In the post on fatigue limit model quantiles, rewrite the passage from "R code for computing" up to and including "to fatigue data.", and swap "previous posts" for "earlier posts".

- **Reading text**:
'''

R code for computing quantiles of a Finite Mixture Fatigue Limit Model

In one of my previous posts I demonstrated how to fit a Finite Mixture Fatigue Limit Model to fatigue data.
The following R code computes the quantiles of a mixture fitted by the Finite Mixture Fatigue Limit Model.

fatigue limit model mixture quantiles

Suggestions and/or questions? Please contact Stefan Gelissen (email: info at datall-analyse.nl).
See this page for an overview of all of Stefan’s R code blog posts.

R code

library(survival)
library(SPREDA)

##---define functions
#all of the following functions are needed for fitting the
#Finite Mixture Fatigue Limit Model and subsequently computing
#the quantiles of the fitted mixture

#function for fitting the fatigue limit model
flm <- function (cycles, cycles2=rep(NA, length(cycles)), event,
                 stress, wt=rep(1, length(cycles)),
                 startGamma=.5*min(stress), dist) {
  #-cycles is the exact number of cycles to failure, the right/left censored value,
  # or for interval censoring the lower value of the censoring interval
  # note that censored observations are also referred to as runouts
  #-cycles2 is the upper value of the censoring interval
  #-event is the censoring indicator (0=right censored, 1=failure observed,
  # 2=left censored, 3=interval censored)
  #-stress is the stress level
  #-wt are the weights for the observations
  #-startGamma is a starting value for the fatigue limit (=gamma)
  # a plausible starting value may be obtained from the log-log S-N curve
  #-dist: either the "weibull", "lognormal", or "gaussian" distribution
  
  #optimization (obtain estimate for gamma)
  gammaMLE <- optim(par=startGamma, profile.gamma, method="Brent",
                    lower=0, upper=(1-(1/1e+6))*min(stress),
                    control=list(fnscale=-1),
                    cycles=cycles, cycles2=cycles2, event=event,
                    stress=stress, wt=wt, dist=dist)
  gamma <- gammaMLE$par
  
  #obtain MLEs for remaining parameters in the fatigue limit model
  mod <- survreg(Surv(time=cycles, time2=cycles2,
                      event=event, type="interval") ~ log(stress-gamma),
                 weights=wt, dist=dist)
  parms <- c(coef(mod)[1], coef(mod)[2], mod$scale, gamma, mod$loglik[2])

'''

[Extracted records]
'''

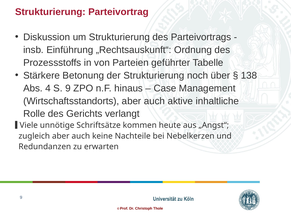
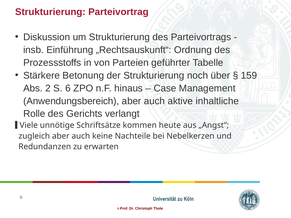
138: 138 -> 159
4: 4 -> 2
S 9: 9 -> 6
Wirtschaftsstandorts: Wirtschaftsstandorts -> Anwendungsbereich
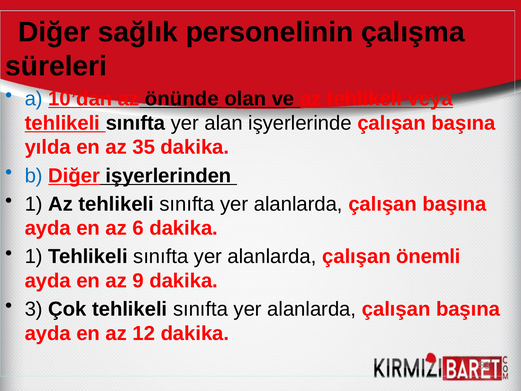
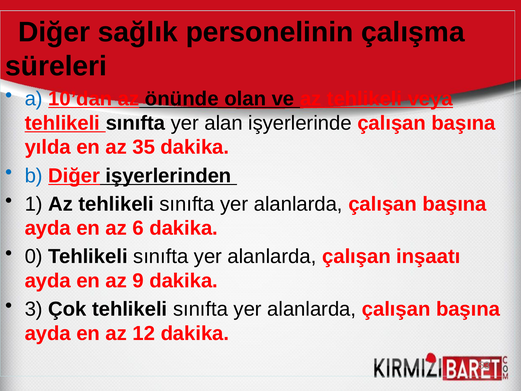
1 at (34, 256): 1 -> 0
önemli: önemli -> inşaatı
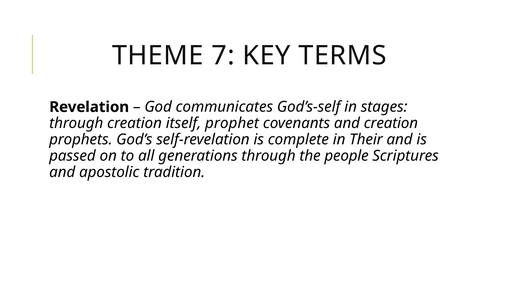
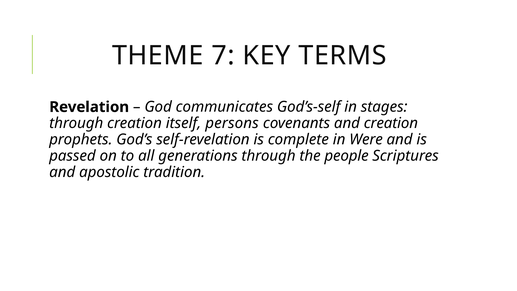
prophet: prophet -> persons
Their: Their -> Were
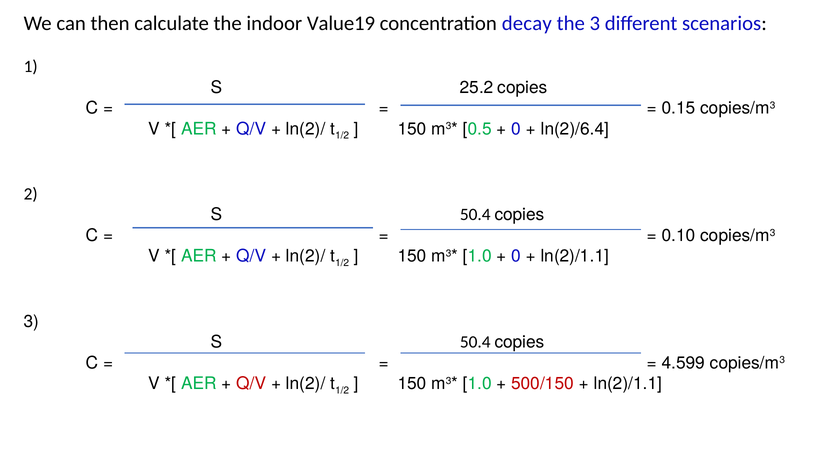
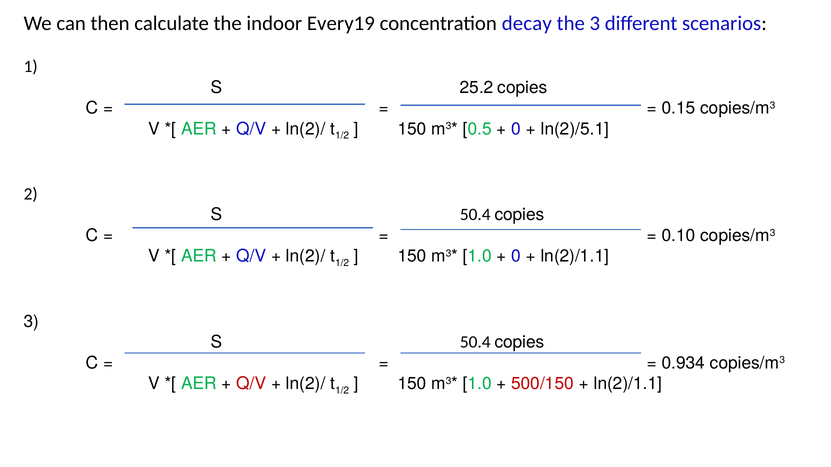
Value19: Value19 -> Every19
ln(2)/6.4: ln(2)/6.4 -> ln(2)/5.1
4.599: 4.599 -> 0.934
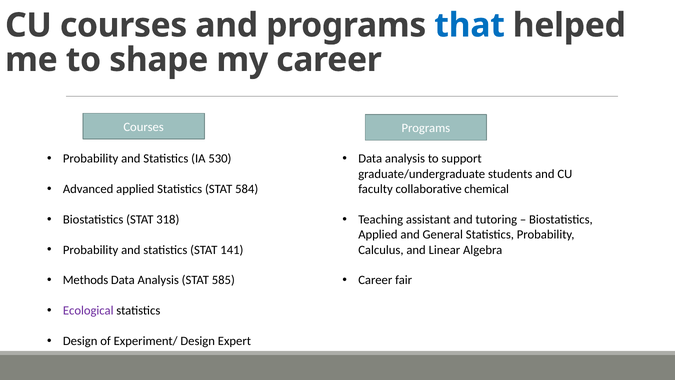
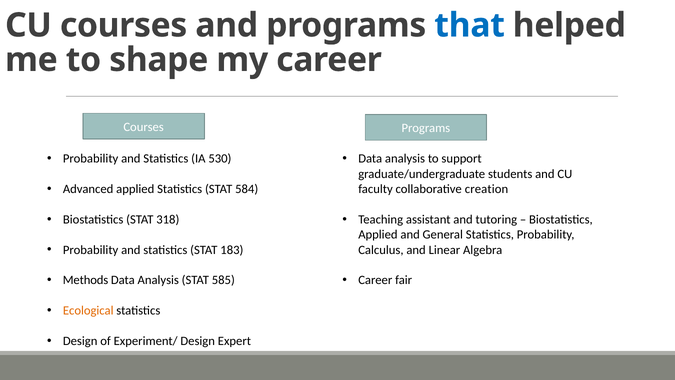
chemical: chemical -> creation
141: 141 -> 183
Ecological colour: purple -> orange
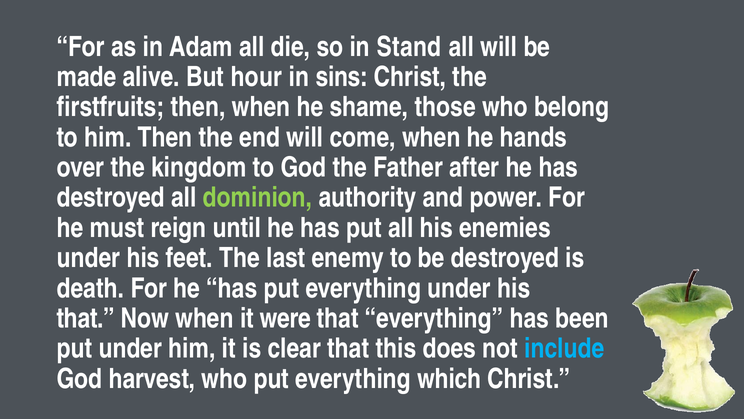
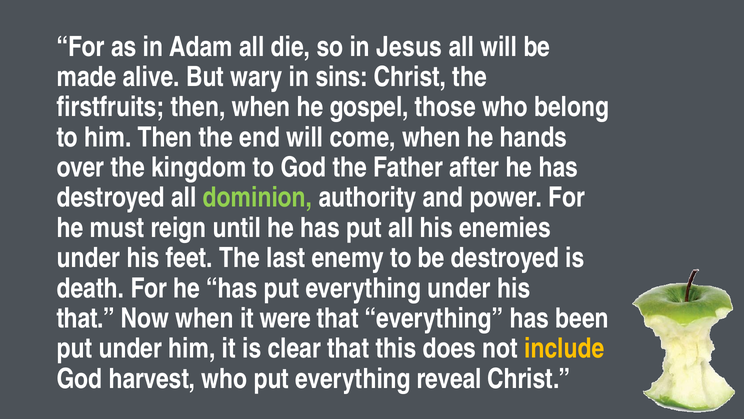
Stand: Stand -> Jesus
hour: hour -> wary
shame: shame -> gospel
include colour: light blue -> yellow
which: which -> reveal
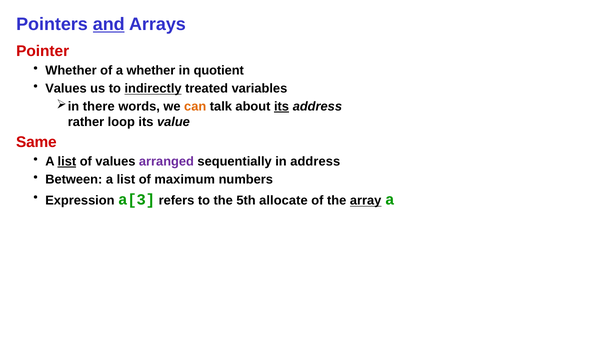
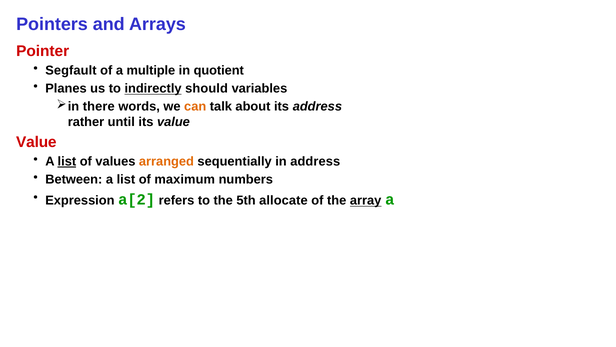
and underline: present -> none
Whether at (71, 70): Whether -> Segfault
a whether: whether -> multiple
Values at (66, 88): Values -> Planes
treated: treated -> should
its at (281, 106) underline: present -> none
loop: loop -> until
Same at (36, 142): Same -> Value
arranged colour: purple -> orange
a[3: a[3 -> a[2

'''
'''

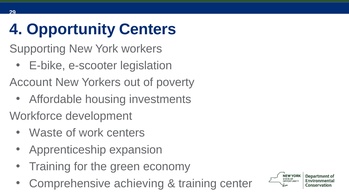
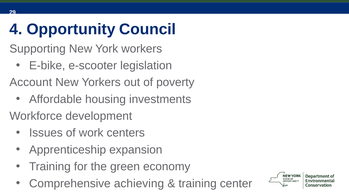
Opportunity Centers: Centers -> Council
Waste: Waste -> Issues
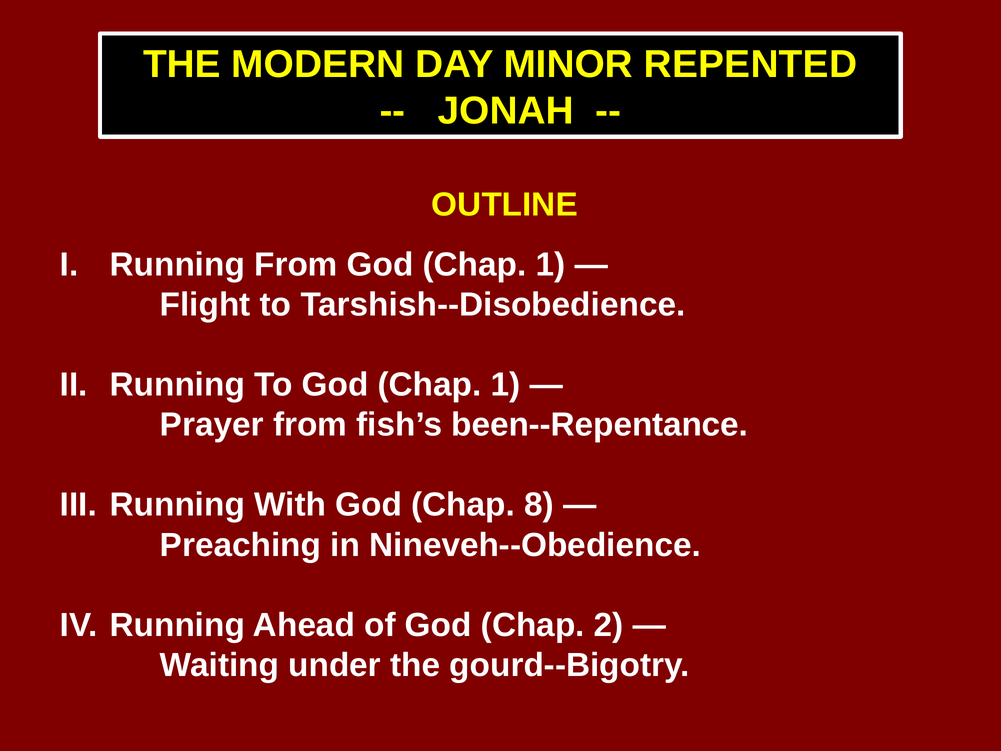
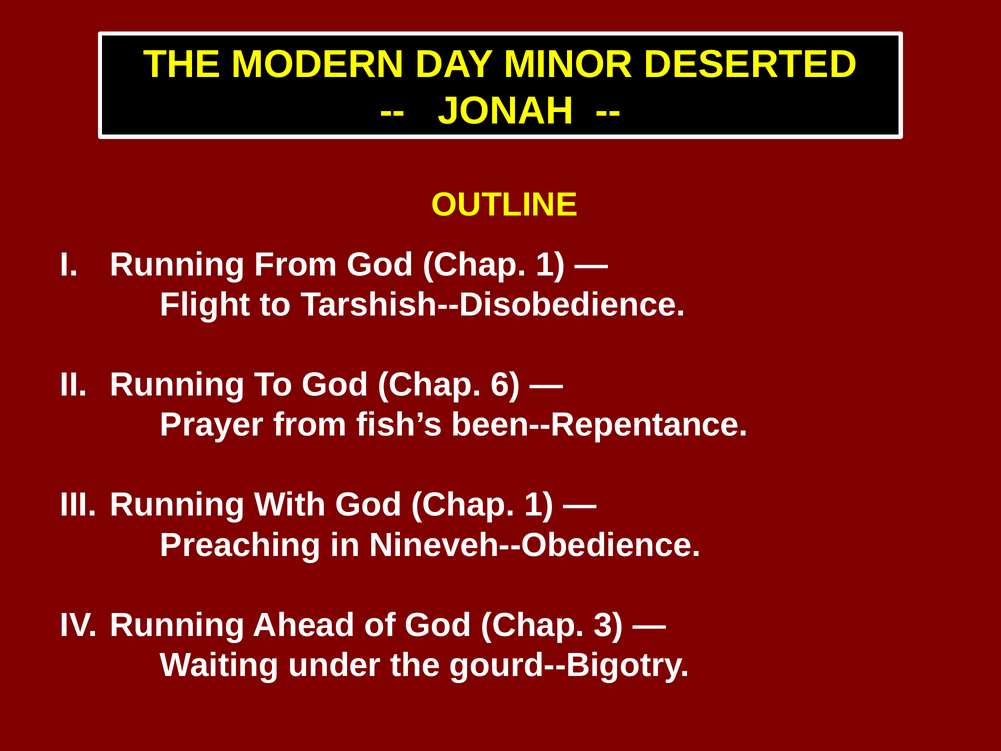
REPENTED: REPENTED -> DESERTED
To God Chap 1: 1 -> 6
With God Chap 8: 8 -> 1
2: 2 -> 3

'''

- **Final result**:
R code for computing quantiles of a Finite Mixture Fatigue Limit Model

In one of my earlier posts I demonstrated how to fit a Finite Mixture Fatigue Limit Model to fatigue data.